Something stinks about the recent Federal Communications Commission auction to build wireless networks for the nation's emergency responders. The short version appears to be that a nonprofit group, the Public Safety Spectrum Trust, hired by the nation's 55,000 public safety agencies, was trying to shake down the companies that won the federal airwaves auction. The shake down money was allegedly headed for the fire and police agencies.
The apparent scheme surfaced when FCC officials realized the powerful 700 megahertz spectrum was not bringing the kind of bids expected. It drew only $472 million, well below the estimate of $1.3 billion the FCC rated as the value of the spectrum.
The low-ball bid has drawn heavy criticism from the 9/11 Commission, the Consumer Federation of America, Consumers Union and nine other organizations, all of which have demanded a full investigation. Congress has also gotten involved and wants hearings next month.
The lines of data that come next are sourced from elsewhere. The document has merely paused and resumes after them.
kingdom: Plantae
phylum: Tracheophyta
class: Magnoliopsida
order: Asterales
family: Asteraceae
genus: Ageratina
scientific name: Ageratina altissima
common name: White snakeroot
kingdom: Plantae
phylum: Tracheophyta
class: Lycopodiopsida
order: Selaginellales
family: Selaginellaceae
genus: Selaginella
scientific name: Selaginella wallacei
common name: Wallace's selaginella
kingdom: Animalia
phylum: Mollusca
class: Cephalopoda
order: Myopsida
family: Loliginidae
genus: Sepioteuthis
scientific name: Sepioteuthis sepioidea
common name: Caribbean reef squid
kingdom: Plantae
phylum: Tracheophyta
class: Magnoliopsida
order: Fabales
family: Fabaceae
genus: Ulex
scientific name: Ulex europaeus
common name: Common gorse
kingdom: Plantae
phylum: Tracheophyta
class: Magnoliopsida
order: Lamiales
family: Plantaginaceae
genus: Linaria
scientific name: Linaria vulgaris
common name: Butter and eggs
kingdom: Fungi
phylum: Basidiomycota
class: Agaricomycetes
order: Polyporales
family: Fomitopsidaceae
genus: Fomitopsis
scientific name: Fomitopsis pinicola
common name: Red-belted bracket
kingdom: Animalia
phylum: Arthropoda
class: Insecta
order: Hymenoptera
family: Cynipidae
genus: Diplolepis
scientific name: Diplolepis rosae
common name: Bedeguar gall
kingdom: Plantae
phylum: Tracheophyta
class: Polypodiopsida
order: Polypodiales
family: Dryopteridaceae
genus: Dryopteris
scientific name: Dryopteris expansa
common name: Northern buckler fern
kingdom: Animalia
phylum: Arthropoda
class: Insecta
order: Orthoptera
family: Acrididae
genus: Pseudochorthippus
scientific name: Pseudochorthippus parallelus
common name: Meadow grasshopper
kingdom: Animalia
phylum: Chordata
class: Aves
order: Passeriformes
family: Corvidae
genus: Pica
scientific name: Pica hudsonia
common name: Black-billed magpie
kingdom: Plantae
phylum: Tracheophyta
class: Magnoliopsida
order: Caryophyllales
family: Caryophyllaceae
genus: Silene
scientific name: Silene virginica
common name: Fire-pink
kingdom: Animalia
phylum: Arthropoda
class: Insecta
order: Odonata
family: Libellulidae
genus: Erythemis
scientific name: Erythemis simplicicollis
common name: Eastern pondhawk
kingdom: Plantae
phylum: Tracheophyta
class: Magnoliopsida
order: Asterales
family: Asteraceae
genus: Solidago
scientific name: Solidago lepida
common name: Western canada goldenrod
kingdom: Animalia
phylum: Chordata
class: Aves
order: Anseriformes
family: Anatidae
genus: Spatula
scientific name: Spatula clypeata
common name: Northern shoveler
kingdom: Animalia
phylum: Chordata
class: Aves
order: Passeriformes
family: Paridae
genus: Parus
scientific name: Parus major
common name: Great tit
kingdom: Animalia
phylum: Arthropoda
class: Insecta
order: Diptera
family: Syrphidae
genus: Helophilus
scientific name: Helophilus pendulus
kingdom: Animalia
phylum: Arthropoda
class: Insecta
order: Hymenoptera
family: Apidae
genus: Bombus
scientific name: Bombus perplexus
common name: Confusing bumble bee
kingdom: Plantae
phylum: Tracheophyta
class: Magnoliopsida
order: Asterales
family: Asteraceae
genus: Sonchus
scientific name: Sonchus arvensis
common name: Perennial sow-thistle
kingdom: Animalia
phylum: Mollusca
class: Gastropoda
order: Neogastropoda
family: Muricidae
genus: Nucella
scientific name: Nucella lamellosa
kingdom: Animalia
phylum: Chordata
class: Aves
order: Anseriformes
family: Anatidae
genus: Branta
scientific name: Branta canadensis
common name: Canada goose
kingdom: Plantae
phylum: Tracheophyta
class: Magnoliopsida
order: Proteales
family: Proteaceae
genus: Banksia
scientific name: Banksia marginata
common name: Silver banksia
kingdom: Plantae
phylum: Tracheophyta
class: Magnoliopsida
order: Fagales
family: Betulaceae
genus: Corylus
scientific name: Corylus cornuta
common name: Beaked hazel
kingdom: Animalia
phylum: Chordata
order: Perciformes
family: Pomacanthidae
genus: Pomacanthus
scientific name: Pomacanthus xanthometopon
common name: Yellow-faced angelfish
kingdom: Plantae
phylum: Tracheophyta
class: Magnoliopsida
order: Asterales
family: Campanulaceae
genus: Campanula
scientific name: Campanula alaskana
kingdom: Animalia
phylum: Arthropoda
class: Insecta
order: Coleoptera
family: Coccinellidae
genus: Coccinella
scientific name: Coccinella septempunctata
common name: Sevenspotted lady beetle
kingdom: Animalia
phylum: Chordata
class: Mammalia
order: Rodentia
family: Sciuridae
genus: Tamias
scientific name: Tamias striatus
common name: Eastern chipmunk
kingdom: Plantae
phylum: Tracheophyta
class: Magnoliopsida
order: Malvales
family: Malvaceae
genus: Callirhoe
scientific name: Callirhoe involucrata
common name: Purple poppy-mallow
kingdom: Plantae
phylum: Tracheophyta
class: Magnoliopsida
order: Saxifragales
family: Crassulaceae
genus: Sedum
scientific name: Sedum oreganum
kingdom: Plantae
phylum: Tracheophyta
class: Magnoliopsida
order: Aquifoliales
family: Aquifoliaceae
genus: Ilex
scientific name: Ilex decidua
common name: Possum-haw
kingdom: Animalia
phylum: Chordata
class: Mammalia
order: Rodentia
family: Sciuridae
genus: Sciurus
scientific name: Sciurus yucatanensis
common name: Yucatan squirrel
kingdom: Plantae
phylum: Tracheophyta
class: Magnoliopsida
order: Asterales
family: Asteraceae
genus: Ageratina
The auction was for the broadcast spectrum television stations will relinquish next year when they all flip over to digitized broadcasting. The 700 megahurtz frequencies would be powerful tools for police, fire and ambulance crews because they can penetrate buildings and thick walls, something the current 800 megahertz systems have difficulty doing without boosted signals. Going to 700 megahertz was a key recommendation of the 9/11 Commission after rescue personnel in the World Trade Center attack couldn't communicate with each other.
FCC Chairman Kevin J. Martin has said the commission could vote within days to rebid the public safety airwaves. Mr. Martin also wants his inspector general to investigate the allegations.
But that shouldn't stop Congress from calling for a full review to find out what really was behind the low-ball bids from the as-yet-announced winners.